Ren: hoping for a Biden call too
The telephone call between Joe Biden and Xi Jinping on February 10 was a long time coming. Biden had received a congratulatory message from China’s president after winning election to the White House in November but there had been no direct contact between the two men. Indeed, Xi hadn’t spoken with a sitting US president since March last year, amid a difficult period in diplomatic relations.
Biden held back in making personal contact with Xi until last week (he spoke to more than a dozen heads of state before calling Beijing). And in Washington’s assessment of the conversation between the two men, he then talked tough, raising “fundamental concerns” over China’s “coercive and unfair economic practices, crackdown in Hong Kong, human rights abuses in Xinjiang and increasingly assertive actions”, including towards Taiwan.
The Chinese take on the call highlighted other areas of the conversation in which Xi warned that the two nations risked disaster if they couldn’t find ways to cooperate. He also made clear that he wouldn’t accept any interference from outsiders in Xinjiang, Hong Kong or Taiwan, Xinhua reported.
Yet as sections of China’s media noted, the discussion was a step forward from the dialogue (or lack of) with the Trump administration over the last year. And the call lasted for two hours, which is hardly a signal of an abrasive debate.
Biden also scored points in Beijing by rescinding Trump’s national security restrictions on TikTok and WeChat, and dropping a requirement that American universities publish their contractual arrangements with Chinese organisations such as the Confucius Institutes. All the same, most commentators aren’t expecting a sudden dismantling of Trump’s combative approach towards Beijing. Instead Biden is said to be taking his time over a reframing of relations, not least in trying to build a coalition with other nations on some of the key policy concerns.
Another part of his strategy is to refocus on domestic priorities. A day after the conversation with Xi, Biden called for a major round of investment in American infrastructure and clean energy. “If we don’t get moving, they are going to eat our lunch,” he told a group of US senators of the challenge from China. “They’re investing billions of dollars dealing with a whole range of issues that relate to transportation, the environment and a whole range of other things. We just have to step up.”
Most analysts still expect him to step back from the most dramatic of Trump’s efforts to drive a wedge into trade and investment between the two countries (in what was often described as the early stages of an effort at ‘decoupling’ their economies). For instance, there have been reports that Biden is reviewing the ban on semiconductor supplies to Chinese firms because of a shortage of microchips, which has been disrupting car production around the world.
Instead, the new administration is going to adopt a “small yard, high fence” in its technology policy, Caixin reported this week, protecting the technologies that are key to American national interests rather than following Trump’s more scattergun approach.
“Washington might give a free pass to Chinese apps that let you chat to friends or scroll through cat videos. But companies with products related to critical tech infrastructure may get kicked into the wilderness,” the magazine predicts.

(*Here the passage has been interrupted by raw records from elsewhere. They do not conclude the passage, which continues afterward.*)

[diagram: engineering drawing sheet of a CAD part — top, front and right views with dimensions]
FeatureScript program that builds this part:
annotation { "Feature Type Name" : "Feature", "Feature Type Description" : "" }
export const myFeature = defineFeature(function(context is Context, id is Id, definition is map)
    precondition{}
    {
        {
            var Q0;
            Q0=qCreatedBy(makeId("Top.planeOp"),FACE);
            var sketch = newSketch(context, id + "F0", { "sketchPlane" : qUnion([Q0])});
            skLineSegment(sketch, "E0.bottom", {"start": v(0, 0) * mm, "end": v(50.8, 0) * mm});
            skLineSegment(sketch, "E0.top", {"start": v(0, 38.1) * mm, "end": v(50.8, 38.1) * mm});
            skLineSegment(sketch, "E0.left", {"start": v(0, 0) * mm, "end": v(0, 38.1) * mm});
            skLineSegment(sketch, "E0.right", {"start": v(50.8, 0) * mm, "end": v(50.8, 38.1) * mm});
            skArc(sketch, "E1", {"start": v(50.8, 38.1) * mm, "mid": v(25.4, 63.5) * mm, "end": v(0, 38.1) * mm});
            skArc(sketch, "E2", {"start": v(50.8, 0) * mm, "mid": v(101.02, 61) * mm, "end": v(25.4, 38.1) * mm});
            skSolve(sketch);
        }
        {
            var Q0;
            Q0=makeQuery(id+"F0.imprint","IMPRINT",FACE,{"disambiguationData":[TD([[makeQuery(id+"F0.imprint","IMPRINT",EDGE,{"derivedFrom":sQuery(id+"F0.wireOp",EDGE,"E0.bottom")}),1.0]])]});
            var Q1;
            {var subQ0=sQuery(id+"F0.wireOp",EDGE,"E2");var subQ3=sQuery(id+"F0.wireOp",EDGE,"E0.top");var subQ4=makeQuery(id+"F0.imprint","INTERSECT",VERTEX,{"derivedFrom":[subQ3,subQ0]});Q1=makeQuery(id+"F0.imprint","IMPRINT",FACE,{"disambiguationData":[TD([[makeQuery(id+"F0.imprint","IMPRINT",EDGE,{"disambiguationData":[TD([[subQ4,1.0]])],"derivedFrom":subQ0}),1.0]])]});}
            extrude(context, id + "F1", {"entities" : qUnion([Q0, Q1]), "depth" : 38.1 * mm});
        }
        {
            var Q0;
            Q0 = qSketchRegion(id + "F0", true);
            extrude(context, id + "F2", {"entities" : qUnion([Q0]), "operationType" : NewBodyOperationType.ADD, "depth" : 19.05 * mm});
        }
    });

Another man hoping to speak to the new US president is Ren Zhengfei, the founder of Huawei, one of the key targets of Trump’s trade embargo. “I would welcome such phone calls – and the message is around joint development and shared success,” he urged this month.
Huawei’s tech suppliers in the US were informed that another round of export licences were being revoked only a few days before Trump left office. Many appealed against the decision, hoping that the incoming administration will take a different line. But Huawei’s hopes for an end to the ban were looking forlorn last month when Gina Raimondo – Biden’s nominee for Commerce Secretary – said she knew of “no reason” why it shouldn’t remain on the restricted list.